This is my collection. This is the world that I
love.
It started in the '70s with weekly trips on
Thursday to a 7-11 in a Memphis neighborhood buying Richie
Rich comics, being taken by the bright colors and
TV boxed shaped vignettes along the left margin
telling me the names of the characters. The
stories stirred my imagination while I was reading
along with cherry or cola flavored Slurpees and
packs of Wacky Packages. It was me ordering Harvey
records from the comic book, wondering why Baby
Huey comics weren't being printed, and prompting
my dad to call Harvey Comics and being handed the
phone to speak to Mr. Harvey himself, and him
asking me, a young grade-schooler, what I liked
and didn't like about Harvey Comics. It's seeing
the different colors on the upper margins of comic
books to catch my eye, and seeing an alternating
color there each new week.
This is my collection. It's older comics I found
in Memphis flea markets. It's discovering that if
I can't buy old Spider-Man comics, I can buy
issues of Marvel Tales and drool over Steve
Ditko's art and Stan Lee's dialogue. It's the
wonder of discovering shops that sell only comic
books, with an odor of back issues, that showed
Betty Boop cartoons, serials and movies on Friday
nights. It's being captured by the images drawn
by C.C. Beck on "Shazam" and the countless covers
Nick Cardy drew for DC Comics. It's trying to
find, learn and get any morsel or panel about
characters I love.
This is my collection. It's a boy going into the
basement of his uncle's Detroit home, step by
careful step, smelling must, soap and other odd
odors, and finding treasures packed and carefully
stored in used grocery store cardboard boxes,
exploring for new titles and covers I've never
seen before.
It's the moment when new comic books magically
appear on racks or shelves, be it drug store,
convenience store, book store or comic shop. It's
the time you open the cover. It's the instant you
found out there's an Overstreet Price Guide and
finding that your comic books actually have (gasp)
value.
This is my collection. It's costumed men and
scantily clad women that fight crime. It's
beautiful women and garish looking men putting
your heroes and heroines in peril. It's muscular
barbarians and colored aliens. It's the photo and
painted covers of Gold Key comics and the "gag"
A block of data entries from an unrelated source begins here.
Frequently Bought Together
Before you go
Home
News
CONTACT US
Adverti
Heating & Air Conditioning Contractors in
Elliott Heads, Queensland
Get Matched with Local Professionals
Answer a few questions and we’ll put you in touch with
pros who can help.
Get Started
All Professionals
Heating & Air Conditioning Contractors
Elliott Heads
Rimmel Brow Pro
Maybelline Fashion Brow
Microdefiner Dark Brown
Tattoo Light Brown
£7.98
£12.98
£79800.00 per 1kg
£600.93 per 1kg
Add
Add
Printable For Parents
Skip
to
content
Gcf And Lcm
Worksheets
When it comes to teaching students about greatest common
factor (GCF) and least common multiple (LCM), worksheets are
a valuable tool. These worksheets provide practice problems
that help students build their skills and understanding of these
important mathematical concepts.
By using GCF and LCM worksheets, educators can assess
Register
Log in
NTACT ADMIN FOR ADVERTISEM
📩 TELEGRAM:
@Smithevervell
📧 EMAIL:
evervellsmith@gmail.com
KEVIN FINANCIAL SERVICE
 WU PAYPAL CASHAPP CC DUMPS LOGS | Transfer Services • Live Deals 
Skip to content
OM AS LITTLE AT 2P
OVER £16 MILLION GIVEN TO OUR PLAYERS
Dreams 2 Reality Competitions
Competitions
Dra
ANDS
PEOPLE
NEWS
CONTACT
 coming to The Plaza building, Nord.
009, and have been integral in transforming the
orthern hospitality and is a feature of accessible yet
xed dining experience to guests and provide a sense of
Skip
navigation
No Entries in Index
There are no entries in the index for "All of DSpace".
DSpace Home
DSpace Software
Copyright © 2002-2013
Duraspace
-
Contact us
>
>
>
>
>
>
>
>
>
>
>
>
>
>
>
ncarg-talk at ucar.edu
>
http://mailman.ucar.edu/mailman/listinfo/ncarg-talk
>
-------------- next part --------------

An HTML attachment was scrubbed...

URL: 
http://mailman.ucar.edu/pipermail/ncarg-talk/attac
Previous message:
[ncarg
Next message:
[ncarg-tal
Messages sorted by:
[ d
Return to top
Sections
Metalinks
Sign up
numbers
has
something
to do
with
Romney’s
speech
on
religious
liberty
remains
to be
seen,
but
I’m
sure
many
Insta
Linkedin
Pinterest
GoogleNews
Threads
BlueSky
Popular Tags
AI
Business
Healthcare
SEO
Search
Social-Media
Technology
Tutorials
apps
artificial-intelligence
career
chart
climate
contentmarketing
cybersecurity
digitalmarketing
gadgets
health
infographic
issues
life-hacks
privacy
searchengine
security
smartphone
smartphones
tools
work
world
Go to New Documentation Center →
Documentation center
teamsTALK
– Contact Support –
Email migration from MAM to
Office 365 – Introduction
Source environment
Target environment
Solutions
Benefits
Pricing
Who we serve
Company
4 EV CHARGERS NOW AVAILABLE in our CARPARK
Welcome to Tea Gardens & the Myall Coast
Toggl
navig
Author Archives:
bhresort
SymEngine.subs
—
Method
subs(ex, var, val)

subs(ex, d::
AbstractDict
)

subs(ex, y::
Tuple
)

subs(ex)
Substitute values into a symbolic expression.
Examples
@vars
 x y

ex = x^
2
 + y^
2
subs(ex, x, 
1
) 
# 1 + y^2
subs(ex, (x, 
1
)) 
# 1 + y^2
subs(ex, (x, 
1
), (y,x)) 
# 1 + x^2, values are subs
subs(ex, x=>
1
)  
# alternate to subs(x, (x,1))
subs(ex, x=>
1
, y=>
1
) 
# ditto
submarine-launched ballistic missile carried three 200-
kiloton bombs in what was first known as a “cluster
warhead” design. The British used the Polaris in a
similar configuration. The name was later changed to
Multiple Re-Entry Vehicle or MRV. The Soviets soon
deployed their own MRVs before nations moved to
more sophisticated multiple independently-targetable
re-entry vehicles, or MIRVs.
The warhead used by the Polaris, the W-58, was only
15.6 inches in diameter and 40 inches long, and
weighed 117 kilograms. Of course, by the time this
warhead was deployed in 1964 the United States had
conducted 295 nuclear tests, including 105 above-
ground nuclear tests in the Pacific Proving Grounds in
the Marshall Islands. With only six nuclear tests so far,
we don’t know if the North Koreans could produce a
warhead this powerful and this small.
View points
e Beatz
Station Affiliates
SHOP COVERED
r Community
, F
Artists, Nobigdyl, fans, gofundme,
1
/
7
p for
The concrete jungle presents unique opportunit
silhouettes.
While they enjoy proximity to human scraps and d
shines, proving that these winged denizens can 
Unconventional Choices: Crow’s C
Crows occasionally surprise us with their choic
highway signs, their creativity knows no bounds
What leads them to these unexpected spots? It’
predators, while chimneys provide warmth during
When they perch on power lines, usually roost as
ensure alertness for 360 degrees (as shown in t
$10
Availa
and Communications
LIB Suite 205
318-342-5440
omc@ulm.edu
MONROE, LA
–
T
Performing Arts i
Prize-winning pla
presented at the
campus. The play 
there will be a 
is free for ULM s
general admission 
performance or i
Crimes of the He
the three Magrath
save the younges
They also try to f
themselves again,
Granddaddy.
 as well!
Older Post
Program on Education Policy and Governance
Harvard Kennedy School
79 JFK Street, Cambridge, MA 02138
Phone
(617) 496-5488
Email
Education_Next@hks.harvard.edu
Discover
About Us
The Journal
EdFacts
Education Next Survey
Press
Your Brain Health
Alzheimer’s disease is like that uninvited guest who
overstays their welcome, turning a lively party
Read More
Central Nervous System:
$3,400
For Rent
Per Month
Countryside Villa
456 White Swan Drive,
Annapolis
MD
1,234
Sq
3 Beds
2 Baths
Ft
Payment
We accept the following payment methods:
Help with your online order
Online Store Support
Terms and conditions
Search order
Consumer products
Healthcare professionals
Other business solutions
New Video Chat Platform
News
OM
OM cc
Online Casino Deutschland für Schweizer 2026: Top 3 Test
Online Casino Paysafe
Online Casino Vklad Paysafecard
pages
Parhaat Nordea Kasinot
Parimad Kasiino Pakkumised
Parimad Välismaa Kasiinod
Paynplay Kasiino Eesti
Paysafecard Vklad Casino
covers on Archie Comics. It's the curiosity of
Atlas Comics and the weird printing and characters
of Charlton Comics.
It's the frustration of waiting three long years
to read and complete the run of Camelot 3000.
It's the oddities that are Prez, Brother Power the
Geek, US 12, and Night Nurse. It's the smile when
the makers of your comics poke fun at themselves.
It's the sadness when creators spar and sue for
rights to characters. It's the surprise of seeing
your name in print in a letter column and winning
a Marvel No-Prize. It's the
feeling; like winning the lottery when I find
Daredevil #82 at an Evanston garage sale or
Superman #182 at the Kane County Fairgrounds -- an
unexpected high. It's the the hope that
characters I love and care about get out from
under horrendous writing and lousy artwork.
This is my collection. It's the embarrassment of
other parents not wanting their children to see my
collection when they visit, for fear youngsters
would get negative ideas. It's the hurt by peers
being told you have "too many" of something. It's
the agony of transporting boxes from Memphis, to
Wisconsin, to St. Louis and the Chicago 'burbs in
the span of a lifetime. It's the sorrow of seeing
water invade your basement and causing severe
damage to boxes of the collection.
This is my love. It's 2,800 comics when I was in
6th grade in 1981, to 40 long boxes when I was a
college sophmore in 1987, to 80 long boxes in
1989, to 140+ long boxes presently. My world is
my collection of books, created by talented men
and women, and worthless hacks; read, indexed and
filed with love and sweat because I'm a collector.